TEXT PASSAGE
****

The first informant filed protest petition against the Final Report mentioning in detail about his own statement and statement of his injured elder brother Lal Ji recorded by the I.O. under Section 161 Cr.P.C. Besides it, he also mentioned about the recovery of cycle of Lal Ji from the place of occurrence by the police, the recovery of blood stained clothes of Lal Ji given by him to the police and the recovery memos prepared by the police with regard to aforesaid recoveries. In the protest petition it was alleged by the complainant that the I.O., in connivance with the accused persons, has submitted Final Report, ignoring the aforesaid statements of the witnesses including that of the injured, recorded under Section 161 Cr.P.C. in which he has fully supported the F.I.R. version and without even considering the injury report, corroborating the manner of occurrence, as mentioned in the F.I.R.
Learned Magistrate after considering all these facts, found that sufficient prima facie evidence was available on the case diary for allowing the protest petition and for summoning the accused persons under Sections 307, 504 and 506 I.P.C. Accordingly, it allowed the protest petition, quashed the final Report No. No. 172 of 2013 dated 3.5.2013 and summoned all the named accused persons vide impugned order with a further direction that the case shall proceed as a State case.
The legality and correctness of the aforesaid order passed by the learned Magistrate has been challenged in this revision mainly on the ground that the learned Magistrate, while passing the impugned order dated 29.2.2016, has not adopted the proper procedure required to be followed on a protest petition. Learned counsel for the revisionist has vehemently argued that the learned Magistrate, before issuing summons against the revisionists, was obliged to follow the procedure as laid down in Chapter XV of Cr.P.C. and it was only after recording the statements of the witnesses under Sections 200 and 202 Cr.P.C., that he could have summoned the accused/revisionists. Whereas, in the present case, the learned Magistrate, directly took cognizance on the protest petition and issued the summons without recording the statement of the complainant and the witnesses under Section 200 and 202 Cr.P.C.
In support of his contentions learned counsel for the revisionists has placed reliance on some judgments passed by the coordinate benches of this Court in the cases of Ahibaran Singh Vs. State of Uttar Pradesh; Laws (ALL)-1982-9-29, Kallu Vs. Shahid Ali; 1995 Cr.L.J. 3489 and Ghan Shyam Singh and others Vs. State & Arun Kumar; 2014 (3) ACR 2380.
Learned A.G.A. has opposed the revision, contending that there is no illegality in the impugned summoning order passed by the Magistrate and the learned Magistrate has rightly exercised the jurisdiction vested in him.
Considered the rival submissions.
The law regarding the issue involved in this revision is well settled.
If in any case the final report is submitted by the police, against which protest petition is filed by first informant then magistrate has following three options:-
1-He may accept the final report and drop the proceedings, or
2-He may direct the police for further investigation, or
3-He may summon the accused on further two grounds:-
(A) If he chooses to summon the accused on the basis of evidence collected by the Investigation officer, he may do so directly without any further evidence. or (B) If accused is summoned on the basis of protest petition, relying on extraneous material filed with protest petition, then he has to follow the procedure laid down under chapter XV of Cr. P.C. i.e. to treat the protest petition as complaint and record the evidence u/s 200 and 202 Cr P.C. and cognizance cannot be taken on the basis of extraneous material u/s 190 (1)(b) Cr .P.C, without following the aforesaid procedure."

****

PROVIDED RECORDS

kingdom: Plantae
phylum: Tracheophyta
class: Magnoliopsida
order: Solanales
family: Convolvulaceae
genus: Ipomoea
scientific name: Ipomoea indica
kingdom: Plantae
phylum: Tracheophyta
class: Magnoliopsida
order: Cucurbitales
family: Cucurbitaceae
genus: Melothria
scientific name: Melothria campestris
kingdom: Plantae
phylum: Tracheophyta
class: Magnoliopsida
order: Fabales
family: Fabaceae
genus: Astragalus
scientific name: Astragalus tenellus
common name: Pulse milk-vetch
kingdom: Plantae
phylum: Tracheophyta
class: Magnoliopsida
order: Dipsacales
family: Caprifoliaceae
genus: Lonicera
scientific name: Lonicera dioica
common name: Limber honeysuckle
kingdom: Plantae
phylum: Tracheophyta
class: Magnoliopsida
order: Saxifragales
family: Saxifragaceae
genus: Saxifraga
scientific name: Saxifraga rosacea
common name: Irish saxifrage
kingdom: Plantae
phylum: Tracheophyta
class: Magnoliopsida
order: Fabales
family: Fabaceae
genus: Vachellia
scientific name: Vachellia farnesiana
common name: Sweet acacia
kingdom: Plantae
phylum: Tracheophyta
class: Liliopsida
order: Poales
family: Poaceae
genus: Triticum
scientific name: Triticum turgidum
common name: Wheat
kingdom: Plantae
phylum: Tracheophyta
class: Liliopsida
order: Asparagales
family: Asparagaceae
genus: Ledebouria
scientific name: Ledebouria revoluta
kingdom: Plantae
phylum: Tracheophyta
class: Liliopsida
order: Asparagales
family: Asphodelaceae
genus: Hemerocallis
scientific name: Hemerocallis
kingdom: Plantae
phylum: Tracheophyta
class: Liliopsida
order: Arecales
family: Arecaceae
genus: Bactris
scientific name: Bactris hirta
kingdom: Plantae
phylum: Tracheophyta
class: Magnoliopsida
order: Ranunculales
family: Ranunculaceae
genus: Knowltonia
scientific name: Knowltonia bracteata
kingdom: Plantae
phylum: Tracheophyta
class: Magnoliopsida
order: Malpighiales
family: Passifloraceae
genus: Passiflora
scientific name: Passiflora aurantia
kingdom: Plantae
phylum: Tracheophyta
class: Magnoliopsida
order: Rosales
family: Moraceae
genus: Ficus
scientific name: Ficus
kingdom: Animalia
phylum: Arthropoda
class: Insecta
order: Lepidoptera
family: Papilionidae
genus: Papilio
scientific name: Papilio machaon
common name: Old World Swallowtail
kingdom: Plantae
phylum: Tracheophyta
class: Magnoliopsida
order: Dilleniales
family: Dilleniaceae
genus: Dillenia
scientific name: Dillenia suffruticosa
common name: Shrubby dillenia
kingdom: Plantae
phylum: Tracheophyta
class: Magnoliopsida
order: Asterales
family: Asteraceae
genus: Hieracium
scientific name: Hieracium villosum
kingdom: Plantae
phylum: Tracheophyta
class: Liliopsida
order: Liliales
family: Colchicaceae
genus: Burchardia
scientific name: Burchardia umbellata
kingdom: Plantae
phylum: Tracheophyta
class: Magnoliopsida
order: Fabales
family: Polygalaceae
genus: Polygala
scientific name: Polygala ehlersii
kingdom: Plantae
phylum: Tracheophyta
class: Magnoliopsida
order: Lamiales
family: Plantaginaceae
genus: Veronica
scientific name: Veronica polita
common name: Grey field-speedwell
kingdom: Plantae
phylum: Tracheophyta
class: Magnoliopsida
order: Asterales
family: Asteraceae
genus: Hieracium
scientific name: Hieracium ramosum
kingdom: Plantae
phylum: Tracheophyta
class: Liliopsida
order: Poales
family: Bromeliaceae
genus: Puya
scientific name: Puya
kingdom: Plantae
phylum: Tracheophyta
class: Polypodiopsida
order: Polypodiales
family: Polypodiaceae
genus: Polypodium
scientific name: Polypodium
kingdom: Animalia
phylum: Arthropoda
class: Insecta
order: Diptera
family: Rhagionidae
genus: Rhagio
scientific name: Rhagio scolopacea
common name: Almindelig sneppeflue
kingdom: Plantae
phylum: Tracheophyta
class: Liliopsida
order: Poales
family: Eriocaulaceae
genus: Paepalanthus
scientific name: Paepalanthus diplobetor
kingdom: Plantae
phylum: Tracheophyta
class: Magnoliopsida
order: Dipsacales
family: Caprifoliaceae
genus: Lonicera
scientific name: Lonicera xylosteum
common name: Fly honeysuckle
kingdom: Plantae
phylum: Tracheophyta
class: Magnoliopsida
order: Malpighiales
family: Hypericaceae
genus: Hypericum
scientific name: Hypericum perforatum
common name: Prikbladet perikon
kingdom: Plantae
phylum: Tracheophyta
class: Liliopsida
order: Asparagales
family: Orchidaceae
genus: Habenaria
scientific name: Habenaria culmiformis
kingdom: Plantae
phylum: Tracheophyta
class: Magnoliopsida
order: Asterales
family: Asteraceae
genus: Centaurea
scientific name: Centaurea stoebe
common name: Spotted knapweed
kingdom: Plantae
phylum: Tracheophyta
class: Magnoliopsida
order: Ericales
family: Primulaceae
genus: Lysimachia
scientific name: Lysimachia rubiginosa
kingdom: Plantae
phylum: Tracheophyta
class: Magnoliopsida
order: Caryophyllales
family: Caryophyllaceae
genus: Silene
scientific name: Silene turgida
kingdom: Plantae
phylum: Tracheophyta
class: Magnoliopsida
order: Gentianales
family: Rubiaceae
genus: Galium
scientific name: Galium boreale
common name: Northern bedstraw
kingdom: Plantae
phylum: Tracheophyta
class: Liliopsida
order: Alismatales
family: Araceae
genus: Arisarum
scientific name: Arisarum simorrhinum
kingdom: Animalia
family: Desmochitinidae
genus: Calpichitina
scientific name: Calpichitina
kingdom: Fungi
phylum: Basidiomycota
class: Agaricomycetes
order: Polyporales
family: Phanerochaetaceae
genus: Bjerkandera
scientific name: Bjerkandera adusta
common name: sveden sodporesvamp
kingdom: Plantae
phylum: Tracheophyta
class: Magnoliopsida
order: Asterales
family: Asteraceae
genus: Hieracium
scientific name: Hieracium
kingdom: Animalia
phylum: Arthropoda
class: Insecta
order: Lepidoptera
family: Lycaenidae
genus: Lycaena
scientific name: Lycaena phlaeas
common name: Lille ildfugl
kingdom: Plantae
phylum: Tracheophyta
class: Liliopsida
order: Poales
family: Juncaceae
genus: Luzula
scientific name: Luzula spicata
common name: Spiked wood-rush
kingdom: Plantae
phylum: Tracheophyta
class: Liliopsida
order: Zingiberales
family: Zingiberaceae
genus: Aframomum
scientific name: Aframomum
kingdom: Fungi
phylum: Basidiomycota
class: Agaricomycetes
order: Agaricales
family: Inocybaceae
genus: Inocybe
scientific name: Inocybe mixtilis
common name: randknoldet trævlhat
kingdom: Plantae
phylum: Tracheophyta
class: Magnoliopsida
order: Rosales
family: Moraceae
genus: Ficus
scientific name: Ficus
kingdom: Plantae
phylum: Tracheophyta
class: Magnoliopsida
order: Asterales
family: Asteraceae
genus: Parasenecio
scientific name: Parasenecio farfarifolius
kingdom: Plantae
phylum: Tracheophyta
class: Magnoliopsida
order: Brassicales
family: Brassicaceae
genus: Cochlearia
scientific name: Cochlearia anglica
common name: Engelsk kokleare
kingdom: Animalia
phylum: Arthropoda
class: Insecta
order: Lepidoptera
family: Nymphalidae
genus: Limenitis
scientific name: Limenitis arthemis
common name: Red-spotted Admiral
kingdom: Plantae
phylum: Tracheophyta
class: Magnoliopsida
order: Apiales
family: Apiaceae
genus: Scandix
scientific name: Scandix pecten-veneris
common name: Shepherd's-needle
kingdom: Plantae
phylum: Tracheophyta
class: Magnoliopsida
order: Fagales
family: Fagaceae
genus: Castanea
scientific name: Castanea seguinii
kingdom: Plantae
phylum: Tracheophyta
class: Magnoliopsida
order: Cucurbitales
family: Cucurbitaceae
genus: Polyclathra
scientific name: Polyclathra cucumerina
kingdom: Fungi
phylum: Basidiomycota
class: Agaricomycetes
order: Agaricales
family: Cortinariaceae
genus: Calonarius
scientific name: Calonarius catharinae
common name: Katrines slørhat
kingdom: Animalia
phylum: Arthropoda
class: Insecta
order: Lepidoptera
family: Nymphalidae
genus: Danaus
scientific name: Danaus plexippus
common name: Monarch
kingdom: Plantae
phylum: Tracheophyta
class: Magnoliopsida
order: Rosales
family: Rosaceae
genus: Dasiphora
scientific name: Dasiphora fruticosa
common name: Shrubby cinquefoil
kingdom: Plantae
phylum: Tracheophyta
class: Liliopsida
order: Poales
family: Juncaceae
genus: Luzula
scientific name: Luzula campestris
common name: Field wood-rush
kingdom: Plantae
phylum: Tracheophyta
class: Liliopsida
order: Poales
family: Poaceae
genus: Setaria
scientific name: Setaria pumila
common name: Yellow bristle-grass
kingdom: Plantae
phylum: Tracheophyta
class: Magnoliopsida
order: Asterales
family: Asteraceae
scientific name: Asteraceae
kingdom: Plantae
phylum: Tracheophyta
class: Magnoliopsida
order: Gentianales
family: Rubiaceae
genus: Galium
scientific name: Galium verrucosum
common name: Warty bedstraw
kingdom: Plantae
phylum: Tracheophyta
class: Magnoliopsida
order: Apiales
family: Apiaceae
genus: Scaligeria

****

WRITTEN TASKS
A) From the legal passage, reproduce the stretch from "Learned A.G.A. has" through "the rival submissions.".
B) In the legal passage, under which sections of the I.P.C. did the Magistrate summon the accused persons?

SOLUTIONS IN ORDER
A)
Learned A.G.A. has opposed the revision, contending that there is no illegality in the impugned summoning order passed by the Magistrate and the learned Magistrate has rightly exercised the jurisdiction vested in him.
Considered the rival submissions.

B) Sections 307, 504 and 506 I.P.C.